To draw up the flesh off of the frame
Dirt and worm both have a claim.
Jimmie Dale Gilmore - I’m So Lonesome I Could Cry
from Spinning Around the Sun (1993)
My personal favorite. Some say Jimmie Dale Gilmore has the greatest voice in country music; if it’s not that, it’s certainly the most something. The notes he releases seem to hang in the air, as though, like a strummed electronic guitar, his voice will simply keep ringing until silenced.
As a special bonus, here’s the silliest person to ever record this song: In 1976, Steelers quarterback and future sports personality Terry Bradshaw recorded a version that inexplicably made it to #7 on Billboard’s country chart. I suppose a good song is a good song, no matter who sings it.
Cowboy Junkies - I’m So Lonesome I Could Cry
from The Trinity Session (1988)
For your enjoyment, today I’ve posted the beautiful but melancholy country standard “I’m So Lonesome I Could Cry.” Many consider this to be one of the best songs of all time. This version, by the Cowboy Junkies, may be one of the saddest songs of all time. Maybe don’t repeat this one too many times.
This track comes courtesy of my good friend Ben, who blogs at I Love Girl Music. The Cowboy Junkies stretch out Hank Williams’ desert landscape to the edges of the horizon, slowing time until each moment seems to freeze in the air, barely passing at all. In Hank Williams’ version, the singer may wake tomorrow and ride home to see his loved one; here, the long, lonesome night never ends.
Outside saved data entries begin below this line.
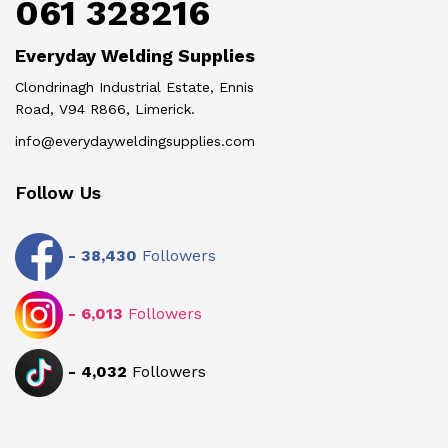
061 328216
Everyday Welding Supplies
Clondrinagh Industrial Estate, Ennis
Road, V94 R866, Limerick.
info@everydayweldingsupplies.com
Follow Us
-
38,430
Followers
-
6,013
Followers
-
4,032
Followers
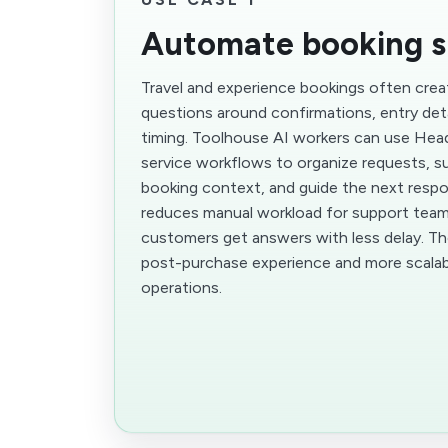
Automate booking s
Travel and experience bookings often crea
questions around confirmations, entry deta
timing. Toolhouse AI workers can use Hea
service workflows to organize requests, su
booking context, and guide the next respo
reduces manual workload for support team
customers get answers with less delay. Th
post-purchase experience and more scalab
operations.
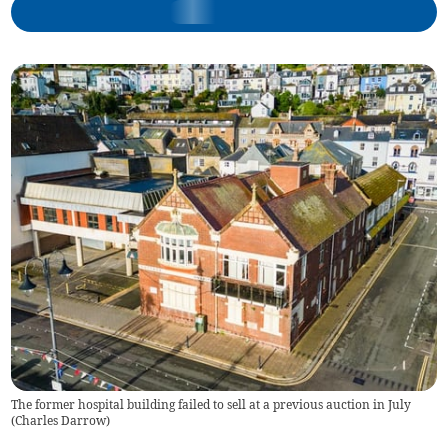
The former hospital building failed to sell at a previous auction in July
(
Charles Darrow
)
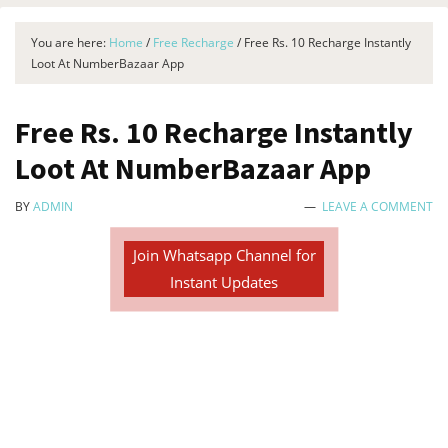
You are here:
Home
/
Free Recharge
/
Free Rs. 10 Recharge Instantly
Loot At NumberBazaar App
Free Rs. 10 Recharge Instantly
Loot At NumberBazaar App
BY
ADMIN
LEAVE A COMMENT
Join Whatsapp Channel for
Instant Updates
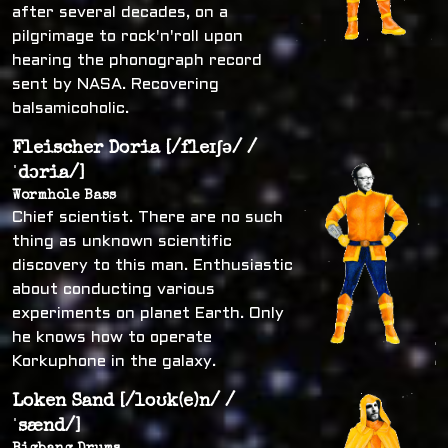
after several decades, on a
pilgrimage to rock'n'roll upon
hearing the phonograph record
sent by NASA. Recovering
balsamicoholic.
Fleischer Doria [/fleɪʃə/ /
ˈdɔria/]
Wormhole Bass
Chief scientist. There are no such
thing as unknown scientific
discovery to this man. Enthusiastic
about conducting various
experiments on planet Earth. Only
he knows how to operate
Korkuphone in the galaxy.
Loken Sand [/loʊk(e)n/ /
ˈsænd/]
Al Green - I’m So Lonesome I Could Cry
from Call Me (1972)
I’ve always thought that country and soul music have a lot in common. Both take their power from simple emotions, sincerely expressed; both originated in forms of traditional American music; both owe a great debt to the blues. In a just barely different world, this blog could have been “I Love Soul.” Apparently Al Green thought so too, because he covered not one, but two country songs on Call Me (the other: Willie Nelson’s “Funny How Time Slips Away.”) And to such wonderful effect: while too many covers wear the clash of genres on their sleeve, winking “Isn’t it cool we’re doing this?” with every phrase — I’m looking at you, punk rock bands — Green performers the song so naturally that it could have been written for him. His voice just grazes over the lyrics, crying in a way so different from Hank’s, yet to just the same ends.
Hank Williams - I’m So Lonesome I Could Cry (1949)
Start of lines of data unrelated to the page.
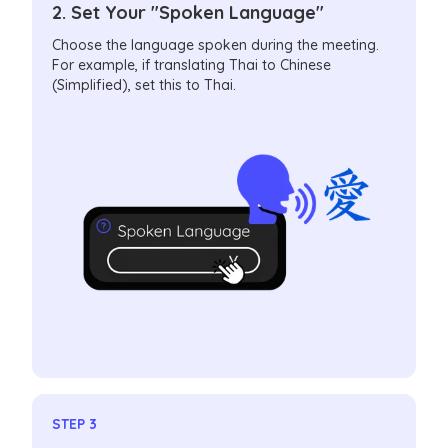
2. Set Your "Spoken Language"
Choose the language spoken during the meeting.
For example, if translating Thai to Chinese
(Simplified), set this to Thai.
STEP 3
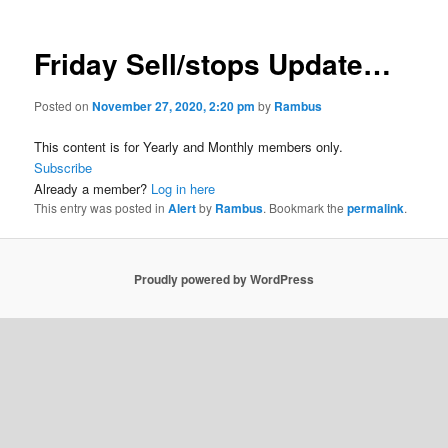
Friday Sell/stops Update…
Posted on
November 27, 2020, 2:20 pm
by
Rambus
This content is for Yearly and Monthly members only.
Subscribe
Already a member?
Log in here
This entry was posted in
Alert
by
Rambus
. Bookmark the
permalink
.
Proudly powered by WordPress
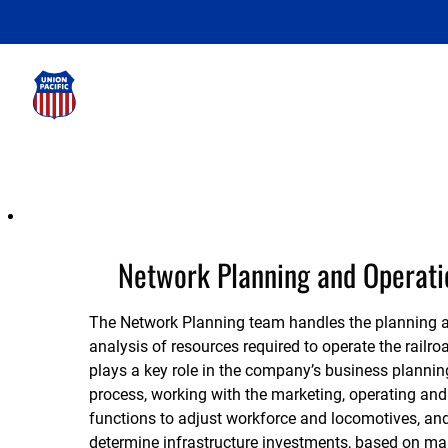
Network
Planning
and
Network Planning and Operati
Operations
The Network Planning team handles the planning 
analysis of resources required to operate the railroa
plays a key role in the company’s business plannin
process, working with the marketing, operating and
functions to adjust workforce and locomotives, and
determine infrastructure investments, based on ma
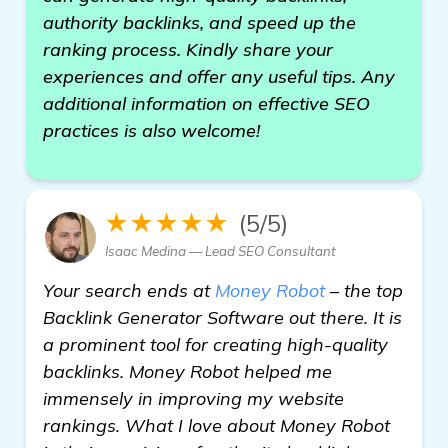
authority backlinks, and speed up the
ranking process. Kindly share your
experiences and offer any useful tips. Any
additional information on effective SEO
practices is also welcome!
★★★★★
(5/5)
Isaac Medina — Lead SEO Consultant
Your search ends at
Money Robot
– the top
Backlink Generator Software out there. It is
a prominent tool for creating high-quality
backlinks. Money Robot helped me
immensely in improving my website
rankings. What I love about Money Robot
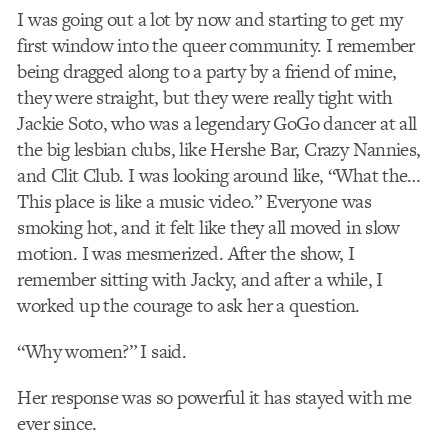
I was going out a lot by now and starting to get my
first window into the queer community. I remember
being dragged along to a party by a friend of mine,
they were straight, but they were really tight with
Jackie Soto, who was a legendary GoGo dancer at all
the big lesbian clubs, like Hershe Bar, Crazy Nannies,
and Clit Club. I was looking around like, “What the…
This place is like a music video.” Everyone was
smoking hot, and it felt like they all moved in slow
motion. I was mesmerized. After the show, I
remember sitting with Jacky, and after a while, I
worked up the courage to ask her a question.
“Why women?” I said.
Her response was so powerful it has stayed with me
ever since.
“I’m So Lonesome I Could Cry” is one of the quiet masterpieces of country music, and the song that speaks most eloquently to Hank Williams’ gifts as a songwriter. A solitary man pines for his loved one, and sees his loneliness mirrored in the expressionist wilderness around him. Even the moon, to his eyes, appears to be turning away in sorrow. It’s a simple song, but an unforgettable one — it’s been recorded by countless artists in the sixty years since it was written, and has charted no fewer than six different times. This week, I’ll be posting some of my favorite renditions — beginning, of course, with the original.
Loretta Lynn - I’m a Honky Tonk Girl (1960)
Loretta Lynn was one of country music’s first feminists. Married at the age of 15, she had four children by the time she was nineteen years old; as her career went on, she wrote songs about the burden of motherhood, the double standard applied to female divorcees, and birth control. This song, though, was her first single, and it’s just a song about a lonely girl who seeks solace in a bar, right? Except that in 1960, to be a “honky tonk girl” — that is, a single girl in a drinking establishment — was to be seen as something dangerous, loose, and dirty. Simply singing a song from the perspective of such a woman was controversial, but by doing so, Loretta made her plight relatable, and thus just a bit more acceptable.
Forget about its progressiveness, though — it’s also a wonderful song. Loretta wrote it when she was 25, and while her voice is still improving, her performance is all talent — the harmony on the title line gets me every time. Producer Speedy West, one of the greatest pedal steel players of all time, rounds out what would already be a stellar single with a bright, shimmering sound and some terrific work behind the strings.